Nikki Stern. Because I Say So: The Dangerous Appeal of Moral Authority. Bascom Hill Books, 2010. p. 48, 121. Quoting Al Gore, The Assault on Reason (New York: Penguin Books, 2007) p. 55.
"To be afraid is to behave as if the truth were not true."
Civil rights activist Bayard Rustin, quoted in PhillyMag.com, quoted in The Week, May 18, 2012, p. 19.
"
Western psychologists call this biological response to experience an ‘affect.’ * * * Only in mammals do cognition and memory interact with affect to create the emotion of fear."
Tara Brach. Radical Acceptance: Embracing Your Life with the Heart of a Buddha. Chapter 7, "Opening Our Heart in the Face of Fear." p. 166.
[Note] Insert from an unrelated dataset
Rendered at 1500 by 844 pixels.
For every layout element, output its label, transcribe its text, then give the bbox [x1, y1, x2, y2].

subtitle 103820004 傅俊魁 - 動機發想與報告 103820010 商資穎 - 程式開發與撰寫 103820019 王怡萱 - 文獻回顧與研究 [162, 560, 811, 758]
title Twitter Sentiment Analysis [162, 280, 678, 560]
"Our worship of heroes who brave fear and go beyond the call of duty distracts us from the importance of those who simply (not easily) fulfill their duty in the face of fear—those, that is, who avoid cowardice. If it is a dangerous idea, as we shall see again and again, it is also a bracing one. More abstractly, pondering cowardice illuminates (from underneath, as it were) our moral world. What we think about cowardice reveals a great deal about our conceptions of human nature and responsibility, about what we think an individual person can and should have to endure, and how much one owes to others, to community or cause. Cowardice and cowards have something to teach us. Let us speak of them."
Chris Walsh. Cowardice: A Brief History. Princeton University Press, 2014. p. 21.
"We believed our paranoia would protect us; after all, what are the odds that two girls so well versed in disaster would be the ones to fall prey to it?"